Women, photograph by Lara Wechsler

I dreamt that we were around each other, but not really together.  Our recent split was a wound still open, and I was trying to follow you, to get back to you, to make you see me again as yours.  I knew that I had pushed you away in the first place and then raised the stakes for a reunion.  I never claimed to be the complete master of my emotions.  And you, being your locked-down self, said the same thing over and over, which in this case was like saying nothing at all, since I didn’t believe you wanted it to end.

All this was in the air around us when I saw the child, a young girl maybe two or three, walking around, uncertain perhaps where she was.  She was small, dressed in a pink Hello Kitty onesy, carrying a stuffed animal.  She bore a vague resemblance to you.  It looked as if she would begin to cry at any moment.

I didn’t know whose child she was, and there were no other adults around.  For reasons I don’t really understand or remember, I thought the child was with you, or that you knew where the parents were.  I pursued you with the child, and I told you that we need to find the parents.

I don’t remember that you said anything, but you took the child from me.

Then we got into a car and you told me to drive.  The car wasn’t yours, but I couldn’t figure out if it was stolen or rented.  On the way there—a “there” that only became clear as we got closer, since I didn’t know where we were going and was only following your periodic directions—the air between us was frosty.  Not much was said.  You held on to the child.

We pulled into the parking lot of a drug store, one of those chain stores that all look and feel the same, regardless of the name on the sign out front.  It was very white—the aisles, the light, the coats that people were wearing.  You took the child back behind the pharmacy counter and began speaking to someone amid shelves of pills and ointments and jars.  I couldn’t hear what you said, but you did something to divert me, something involving the car, and I left.

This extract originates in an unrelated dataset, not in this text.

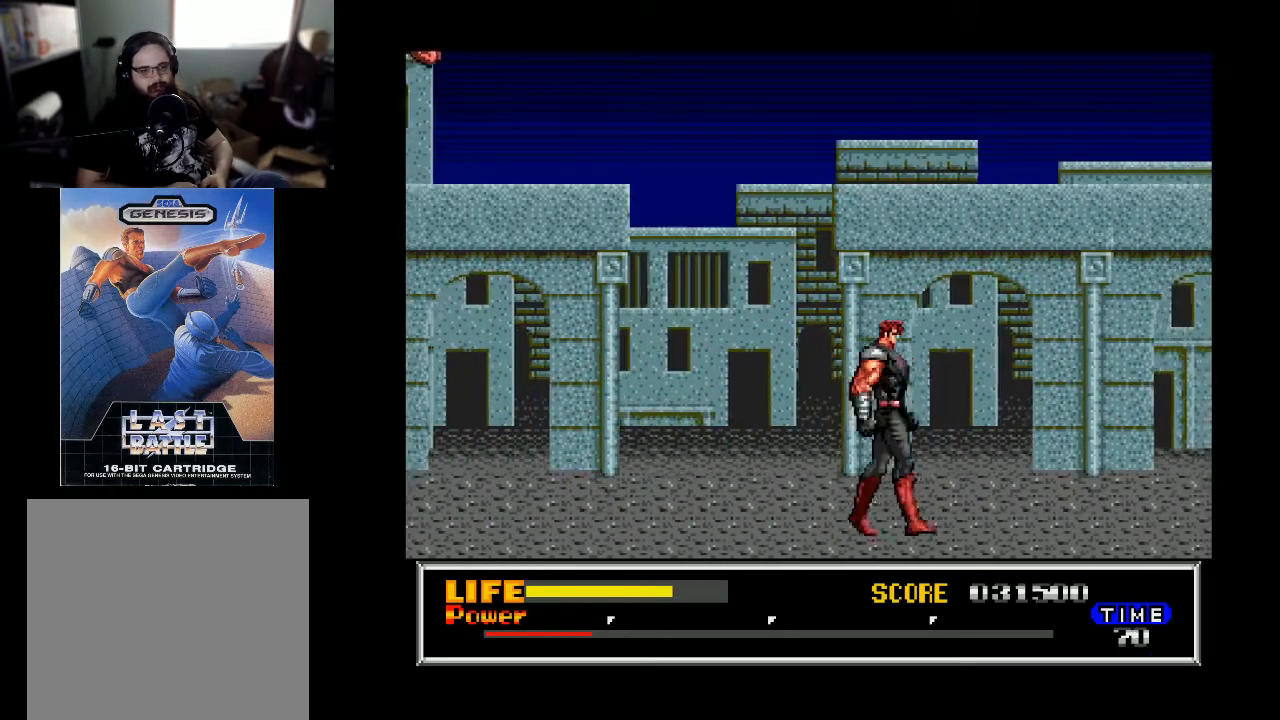
{"buttons": ["DPAD_RIGHT"], "right_stick": "center", "events": []}
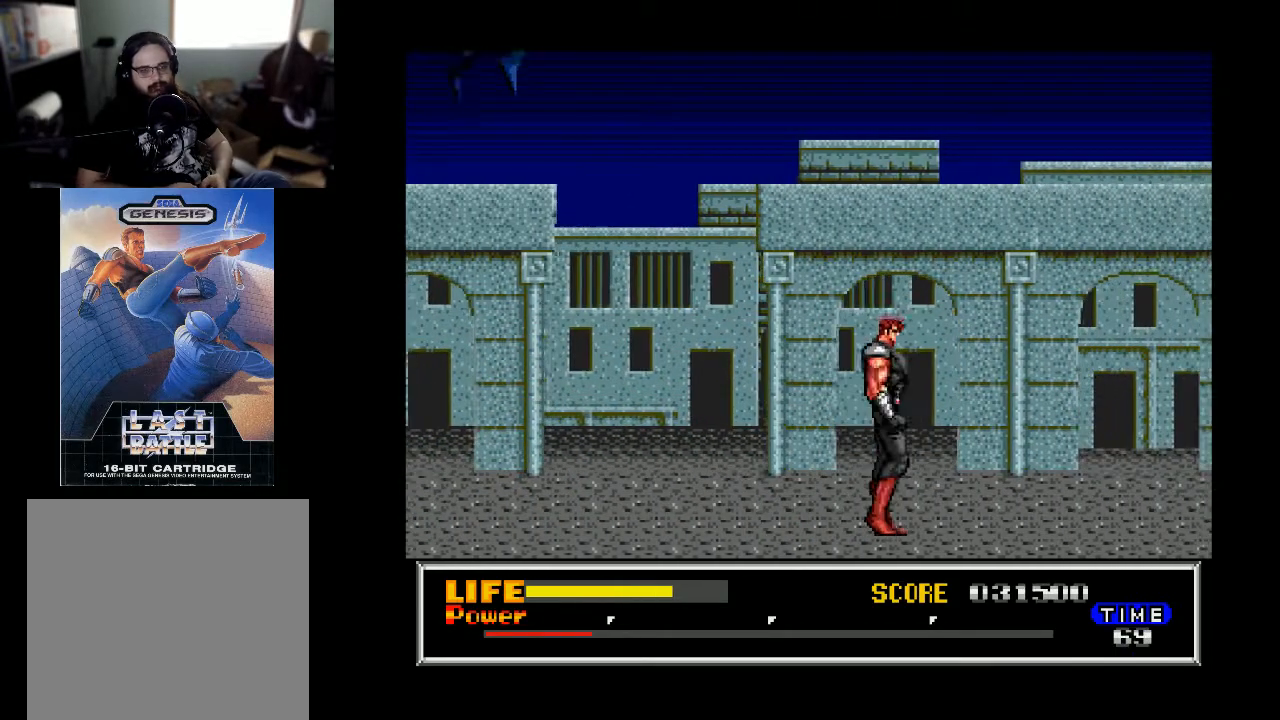
{"buttons": [], "right_stick": "center", "events": [[300, "DPAD_RIGHT", "up"], [367, "DPAD_LEFT", "down"], [400, "X", "down"], [433, "DPAD_LEFT", "up"], [500, "X", "up"]]}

When I got back to the pharmacy, you were gone.  I shouted into empty space, “We have to return the car!  Whose is it?”  Then I saw you running away.

I followed you into a massive, dark parking lot, the kind of multi-story affair you see next to stadiums, shopping malls, and airports.  By the time I reached the spot, the car was gone and so were you.  I thought: I must call you.

I awoke shaking and covered in sweat.  I reached to the nightstand for the telephone, and that’s when I realized where I was.

Notes and Credits

This posting is fiction, but the dream was real.

Photography credit to Lara Wechsler, who let me use this photo for this posting.  Lara’s work can be found on flickr, and on her own website.   Her work is on exhibit with other local artists at 440 Gallery in Park Slope, Brooklyn.  Her work is street photography, which mainly involves photos of street scenes and, in Lara’s case, photographs of people.  The photograph I used in this posting is the rare one in her collection not of people (or even one person).  In this case, it’s a shot that evokes a persona, the perfect image for this dream that made me think, over and over again, what do I want?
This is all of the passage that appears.